▶ **DIE AUFGABEN**:
1 – Gib aus dem Text über die Kinos den Abschnitt von „Wie geht es“ bis „ist nahezu abgeschlossen.“ einschließlich wortgetreu wieder.
2 – Auf welche Zuschauer erheben die Verleiher laut dem Text über die Kinos die Virtual Print Fee?

▶ **VORLIEGENDER TEXT**:
══════════════════════════════
Wie geht es den Kinos in Deutschland? Nino Klingler sucht nach Antworten in der Kleinstadt. In Hemsbach besucht er die Brennessel und beobachtet, wie Kinos eine Geschichte haben, die umso heller strahlt, je dunkler ihre Zukunft erscheinen mag.
Nino Klingler
Es ist das Frühjahr 2014, eine Zeitenwende ist bald vollzogen. Die von Ländern (Länderförderanstalten), Staat (FFA und BKM), Kinobetreibern und Verleihern gemeinsam gestemmte Digitalisierung der sogenannten Kriterienkinos – Spielstätten, die keinen klassischen Mainstream zeigen und mehr als 8000 Zuschauer pro Jahr und Leinwand aufweisen können – ist nahezu abgeschlossen.
Das Modell funktioniert über einen durch die FFA verwalteten Treuhand-Fonds, aus dessen Topf die technischen Umrüstungen der einzelnen Kinos als Vorschuss bezahlt werden und der dann allmählich durch die sogenannte Virtual Print Fee, eine Abgabe der Verleiher auf die ersten 500 Zuschauer in den ersten drei Wochen nach Filmstart, wieder aufgefüllt werden soll. Doch schon jetzt regt sich Unmut, auch wenn niemand öffentlich dazu zitiert werden will: Die Verleiher scheinen sich um ihren Anteil drücken zu wollen, sie bieten unliebsamen Kinos, deren Position bei den Verhandlungen zur Digitalisierungsförderung den Verleihinteressen zuwiderliefen, die Kopien erst in der vierten Woche an. Eine Interviewanfrage beim Verband der Filmverleiher e.V. hierzu blieb leider unbeantwortet.
Die über 100 Jahre quasi alleinstehende 35mm-Projektionstechnik ist also nicht mehr, oder es gibt sie nur noch als Erinnerungsarbeit mithilfe langsam verblassender Kopien noch nicht digital restaurierter Filme, zum Gebrauch für wenige Kulturkinos und Kinematheken, die um ein Fortschreiben der wechselvollen materiellen Filmgeschichte bemüht sind. Mächtige, schwere Maschinen sind das, umweht von einer spätindustriellen Aura, in mancherlei Hinsicht der Dampflokomotive nicht unähnlich.
══════════════════════════════
▶ **BEREITGESTELLTE DATEN**:
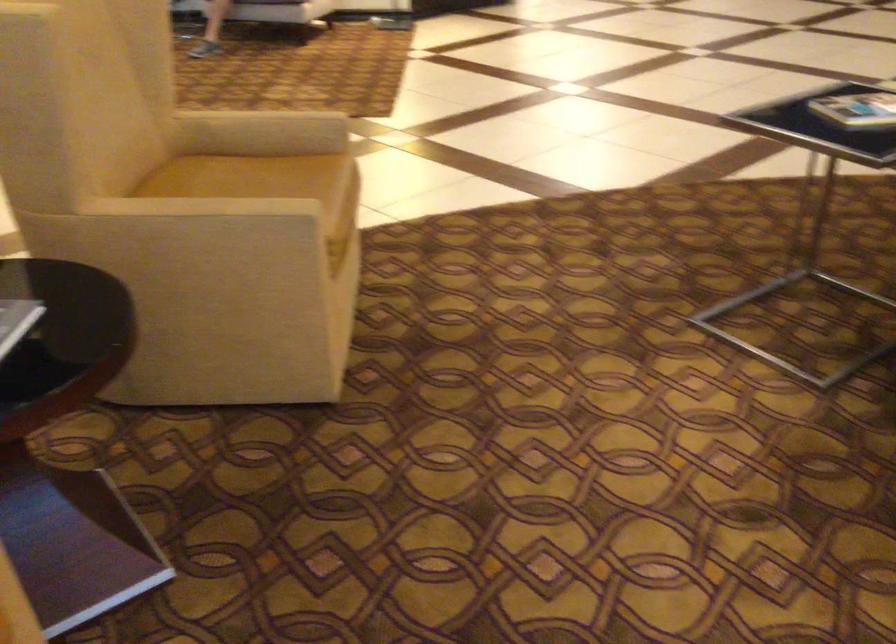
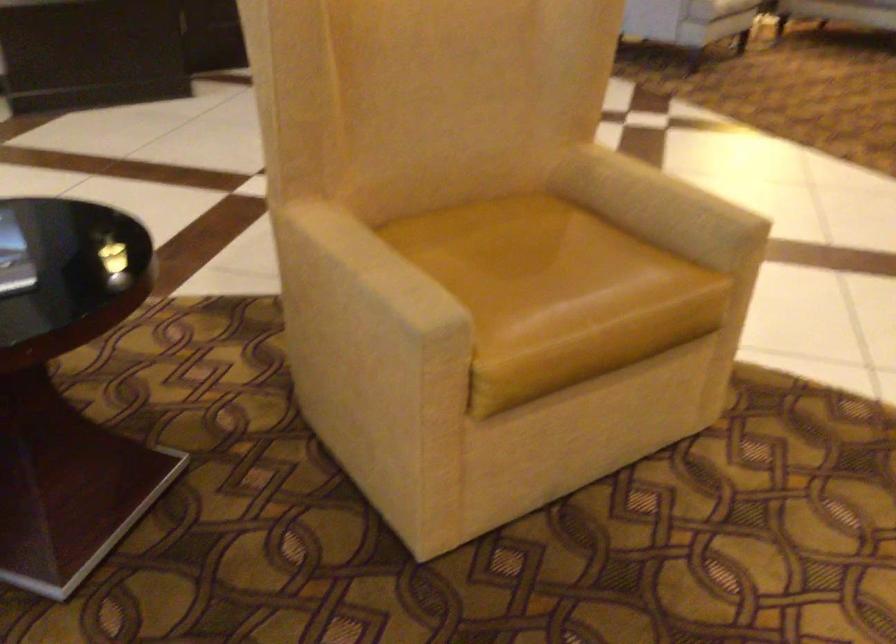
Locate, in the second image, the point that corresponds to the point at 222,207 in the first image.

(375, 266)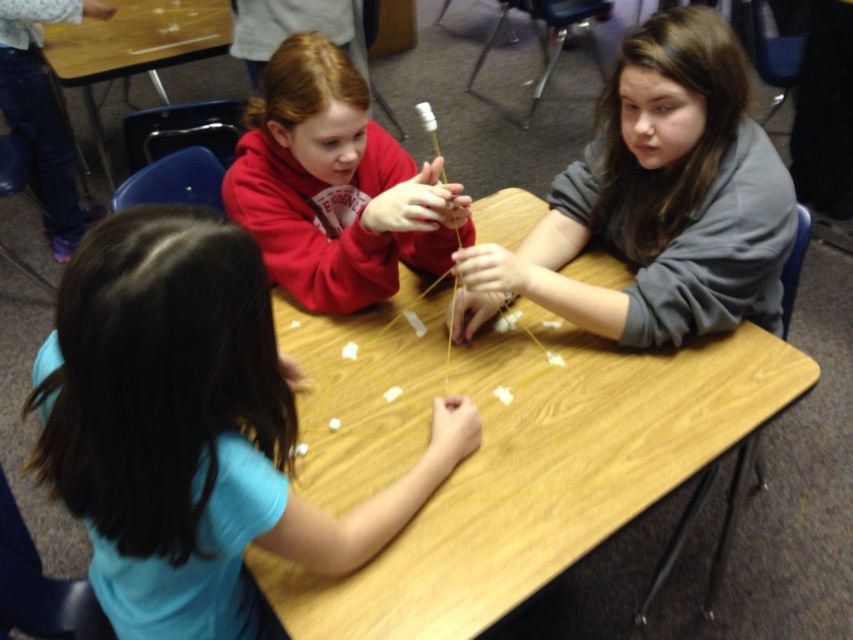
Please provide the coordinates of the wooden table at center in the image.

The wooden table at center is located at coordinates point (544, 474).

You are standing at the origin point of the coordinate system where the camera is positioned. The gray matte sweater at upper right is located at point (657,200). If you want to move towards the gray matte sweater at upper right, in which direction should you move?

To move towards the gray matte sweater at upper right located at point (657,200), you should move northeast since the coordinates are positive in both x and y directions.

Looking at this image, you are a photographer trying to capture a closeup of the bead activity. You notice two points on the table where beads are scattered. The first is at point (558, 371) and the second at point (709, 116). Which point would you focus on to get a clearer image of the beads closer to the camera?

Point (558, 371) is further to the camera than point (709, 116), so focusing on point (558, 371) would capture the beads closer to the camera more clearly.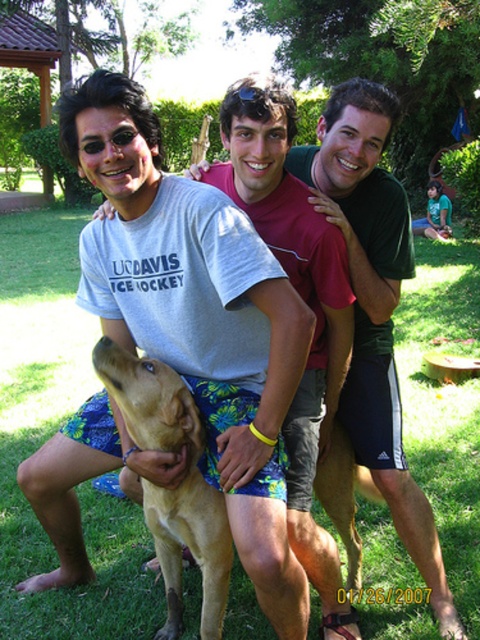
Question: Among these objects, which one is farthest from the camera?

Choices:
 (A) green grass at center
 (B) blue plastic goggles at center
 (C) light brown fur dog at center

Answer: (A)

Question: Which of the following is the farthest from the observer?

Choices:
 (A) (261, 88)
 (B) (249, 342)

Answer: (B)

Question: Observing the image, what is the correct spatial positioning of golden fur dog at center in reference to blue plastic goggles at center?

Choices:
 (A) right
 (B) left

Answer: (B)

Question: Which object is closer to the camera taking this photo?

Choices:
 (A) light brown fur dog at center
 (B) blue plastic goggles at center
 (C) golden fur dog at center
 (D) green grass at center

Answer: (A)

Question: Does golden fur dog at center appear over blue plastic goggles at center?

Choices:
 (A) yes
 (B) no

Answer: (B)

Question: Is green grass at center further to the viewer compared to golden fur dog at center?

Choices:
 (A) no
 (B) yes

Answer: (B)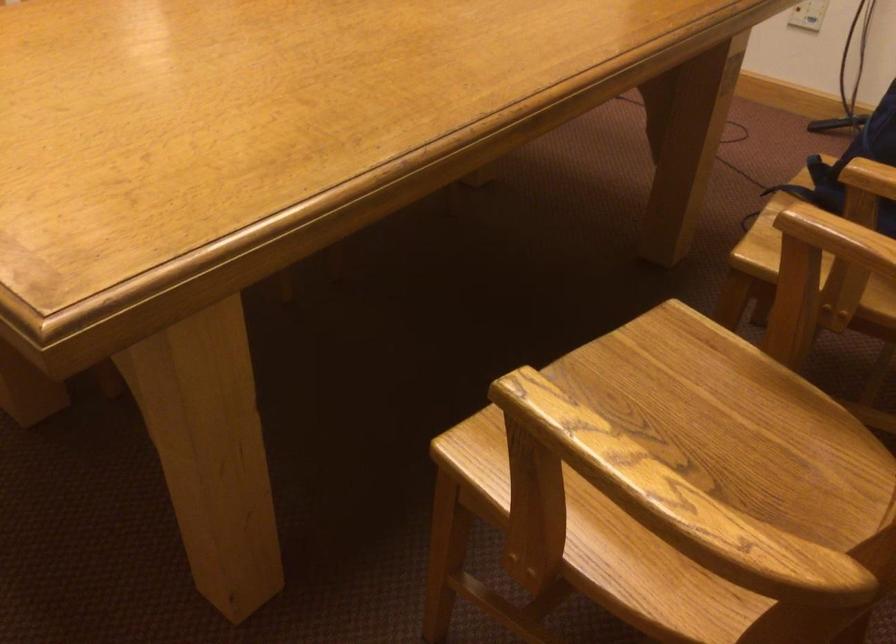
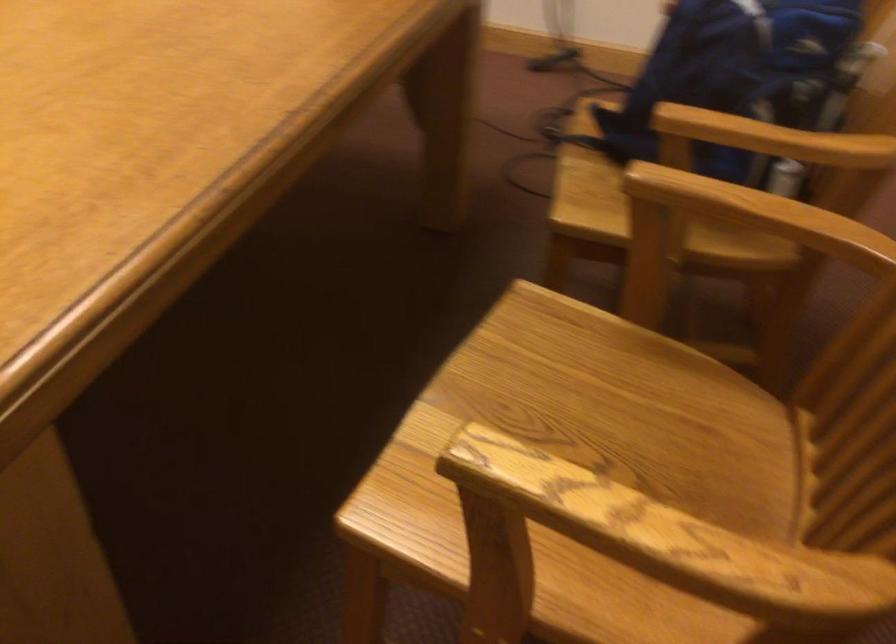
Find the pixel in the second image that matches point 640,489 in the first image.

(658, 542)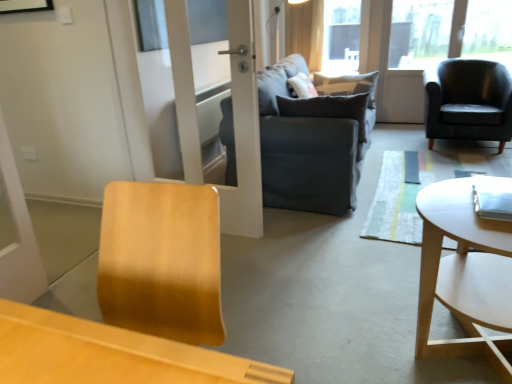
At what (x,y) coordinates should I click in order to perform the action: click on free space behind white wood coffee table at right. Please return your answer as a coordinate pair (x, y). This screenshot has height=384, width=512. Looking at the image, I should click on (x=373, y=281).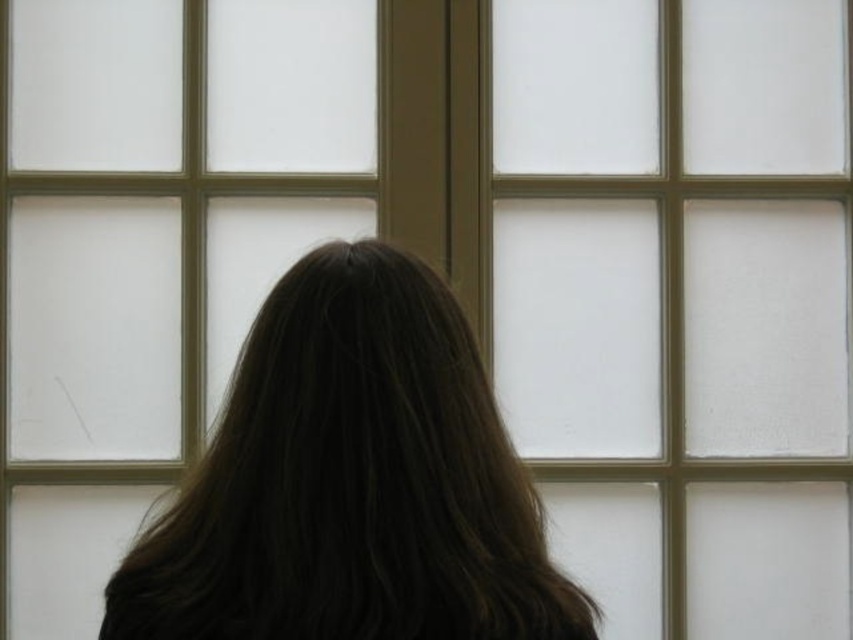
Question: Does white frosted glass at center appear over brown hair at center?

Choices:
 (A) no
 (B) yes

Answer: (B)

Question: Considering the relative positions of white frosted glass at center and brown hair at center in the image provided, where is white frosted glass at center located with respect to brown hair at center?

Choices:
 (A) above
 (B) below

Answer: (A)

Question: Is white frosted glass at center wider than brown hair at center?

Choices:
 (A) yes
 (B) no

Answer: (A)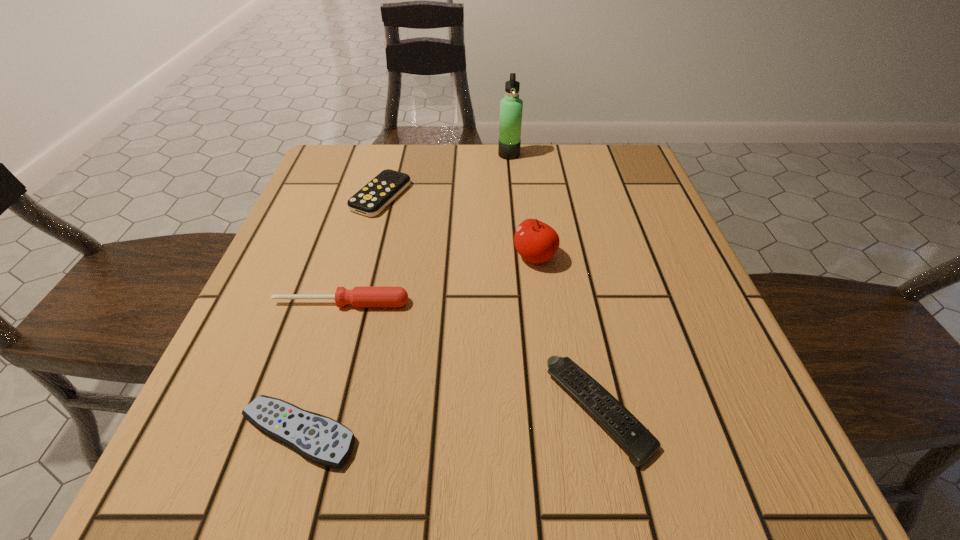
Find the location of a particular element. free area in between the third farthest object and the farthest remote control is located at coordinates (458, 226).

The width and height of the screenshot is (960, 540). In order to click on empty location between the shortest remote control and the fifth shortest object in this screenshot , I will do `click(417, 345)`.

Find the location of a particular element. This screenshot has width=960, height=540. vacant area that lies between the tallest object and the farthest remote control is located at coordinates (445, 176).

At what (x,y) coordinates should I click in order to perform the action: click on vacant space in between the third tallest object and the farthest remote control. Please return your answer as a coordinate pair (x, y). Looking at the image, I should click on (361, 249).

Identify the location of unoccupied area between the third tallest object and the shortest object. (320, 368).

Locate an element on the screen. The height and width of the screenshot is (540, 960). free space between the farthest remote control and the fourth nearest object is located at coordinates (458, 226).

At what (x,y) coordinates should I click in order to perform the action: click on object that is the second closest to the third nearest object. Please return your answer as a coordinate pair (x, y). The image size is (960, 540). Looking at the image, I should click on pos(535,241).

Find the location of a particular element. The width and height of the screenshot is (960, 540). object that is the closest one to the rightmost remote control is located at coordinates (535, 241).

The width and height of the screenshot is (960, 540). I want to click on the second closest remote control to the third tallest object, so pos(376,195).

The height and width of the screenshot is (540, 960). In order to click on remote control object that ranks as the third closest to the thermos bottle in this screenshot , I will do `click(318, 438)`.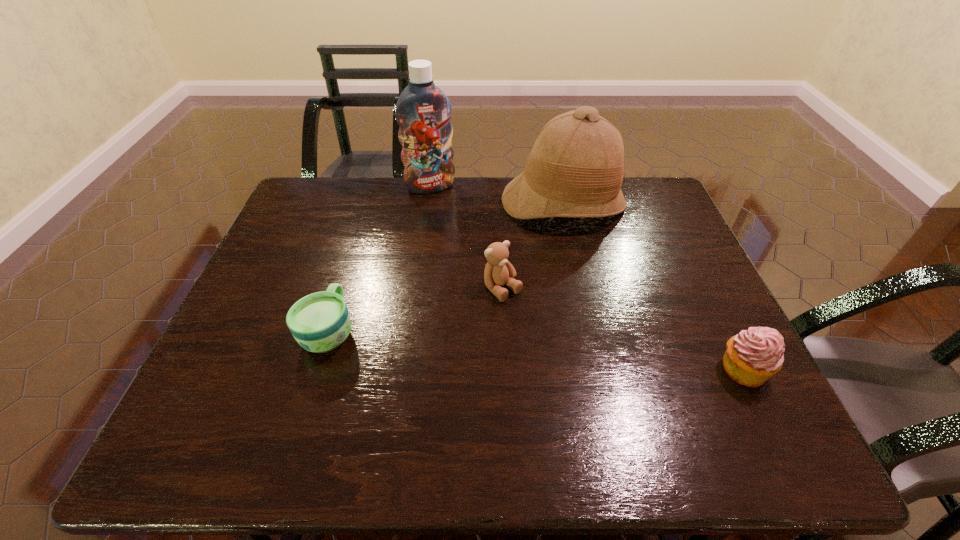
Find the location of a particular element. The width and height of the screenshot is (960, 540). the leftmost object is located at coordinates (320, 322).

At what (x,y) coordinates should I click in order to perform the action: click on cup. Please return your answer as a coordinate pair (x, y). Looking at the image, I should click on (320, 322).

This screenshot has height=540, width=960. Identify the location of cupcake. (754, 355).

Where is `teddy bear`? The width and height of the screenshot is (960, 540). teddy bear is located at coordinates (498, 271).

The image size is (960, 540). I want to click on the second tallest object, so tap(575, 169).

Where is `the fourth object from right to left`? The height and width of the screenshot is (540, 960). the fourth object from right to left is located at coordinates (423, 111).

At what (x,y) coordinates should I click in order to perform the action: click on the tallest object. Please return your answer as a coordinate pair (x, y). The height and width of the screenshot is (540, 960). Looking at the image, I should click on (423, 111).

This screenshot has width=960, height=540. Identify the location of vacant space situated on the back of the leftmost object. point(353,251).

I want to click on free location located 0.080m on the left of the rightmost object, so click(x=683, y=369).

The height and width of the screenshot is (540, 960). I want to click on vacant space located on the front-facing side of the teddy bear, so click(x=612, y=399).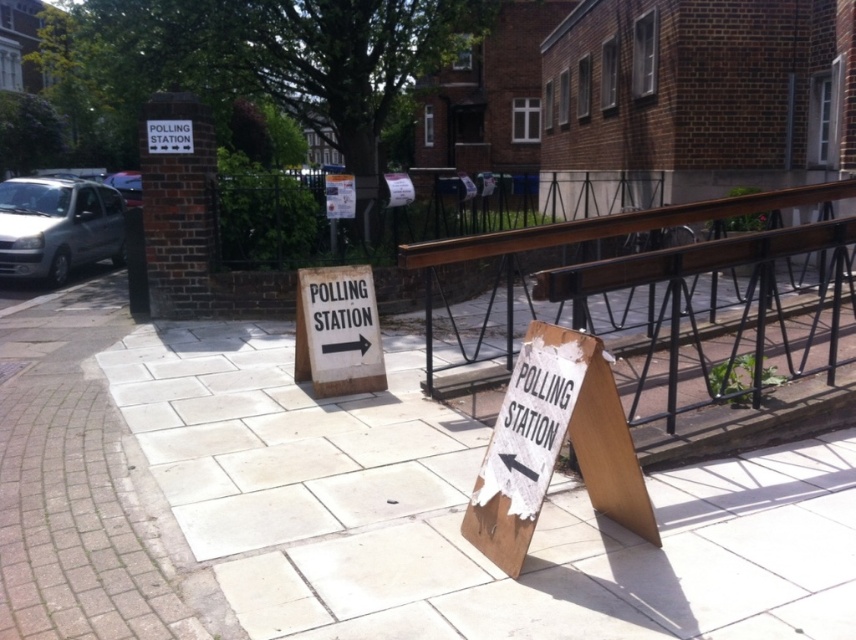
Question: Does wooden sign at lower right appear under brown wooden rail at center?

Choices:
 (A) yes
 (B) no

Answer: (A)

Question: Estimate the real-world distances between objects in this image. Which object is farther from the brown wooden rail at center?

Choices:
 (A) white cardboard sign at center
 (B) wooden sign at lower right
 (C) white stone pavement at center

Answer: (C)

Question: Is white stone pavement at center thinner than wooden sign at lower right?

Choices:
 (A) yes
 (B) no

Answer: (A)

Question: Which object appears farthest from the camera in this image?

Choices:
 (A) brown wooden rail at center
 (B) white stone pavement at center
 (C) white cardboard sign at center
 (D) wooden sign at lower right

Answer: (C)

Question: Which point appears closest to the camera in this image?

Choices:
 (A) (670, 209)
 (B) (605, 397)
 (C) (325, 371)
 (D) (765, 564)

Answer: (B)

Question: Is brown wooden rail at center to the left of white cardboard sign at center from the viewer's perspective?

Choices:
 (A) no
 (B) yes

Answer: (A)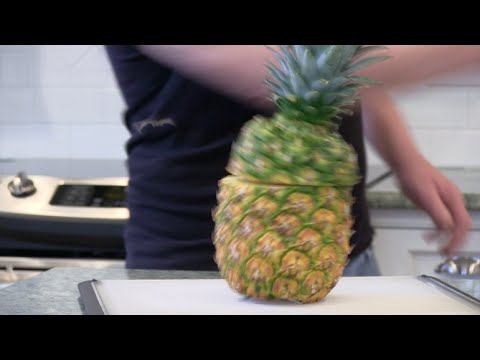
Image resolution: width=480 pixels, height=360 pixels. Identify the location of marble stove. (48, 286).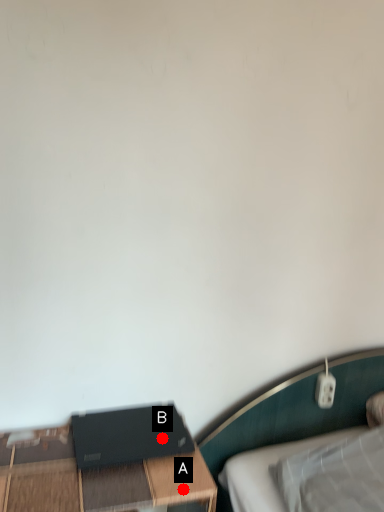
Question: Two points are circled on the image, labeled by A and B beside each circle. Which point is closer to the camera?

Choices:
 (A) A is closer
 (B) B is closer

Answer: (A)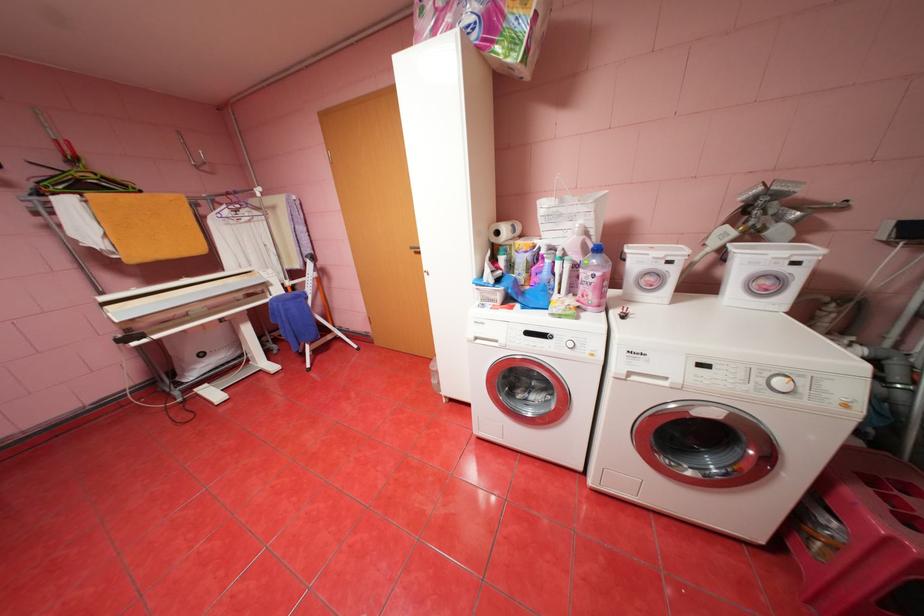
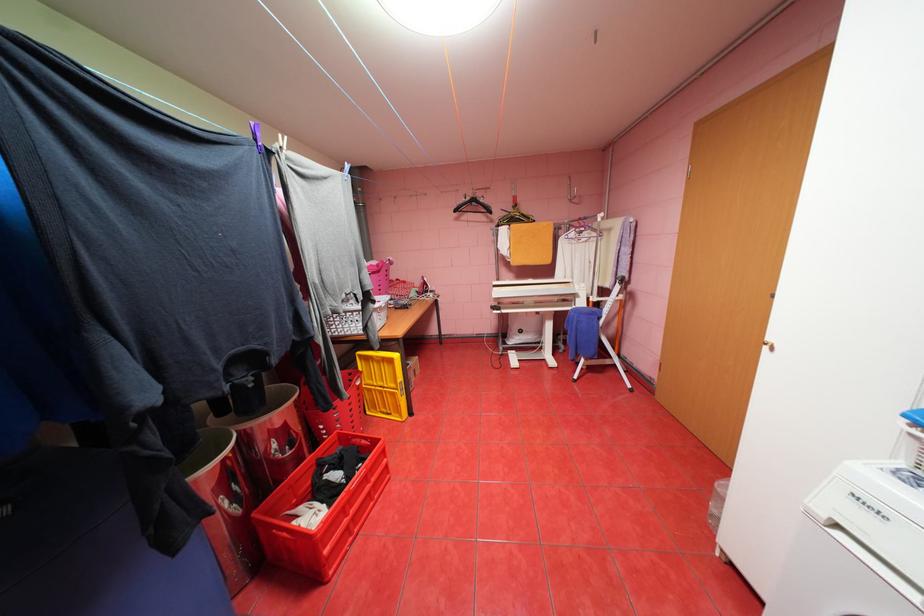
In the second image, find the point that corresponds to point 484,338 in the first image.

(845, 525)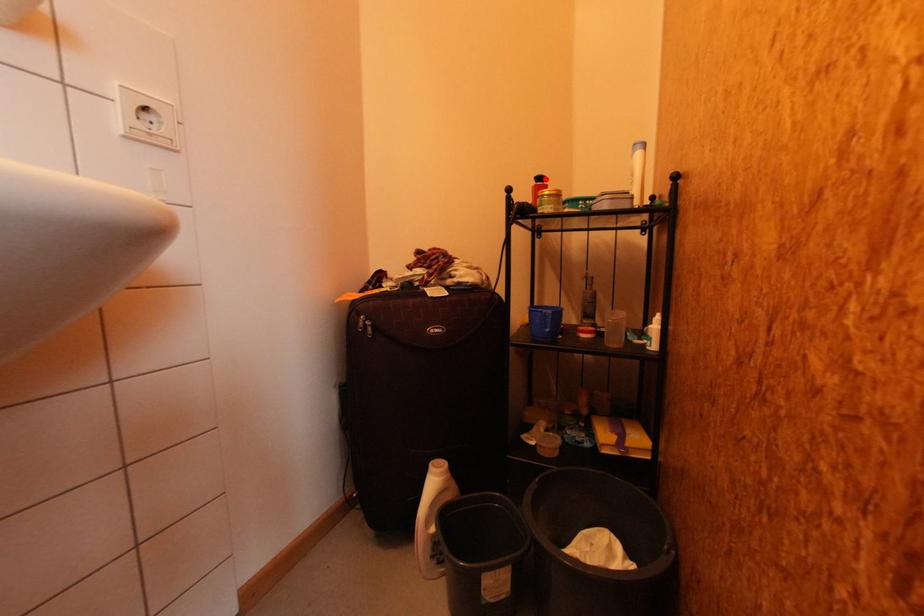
══════════════════════════════
▶ **DIE ERGEBNISSE**:
1 –
Wie geht es den Kinos in Deutschland? Nino Klingler sucht nach Antworten in der Kleinstadt. In Hemsbach besucht er die Brennessel und beobachtet, wie Kinos eine Geschichte haben, die umso heller strahlt, je dunkler ihre Zukunft erscheinen mag.
Nino Klingler
Es ist das Frühjahr 2014, eine Zeitenwende ist bald vollzogen. Die von Ländern (Länderförderanstalten), Staat (FFA und BKM), Kinobetreibern und Verleihern gemeinsam gestemmte Digitalisierung der sogenannten Kriterienkinos – Spielstätten, die keinen klassischen Mainstream zeigen und mehr als 8000 Zuschauer pro Jahr und Leinwand aufweisen können – ist nahezu abgeschlossen.

2 – Auf die ersten 500 Zuschauer in den ersten drei Wochen nach Filmstart.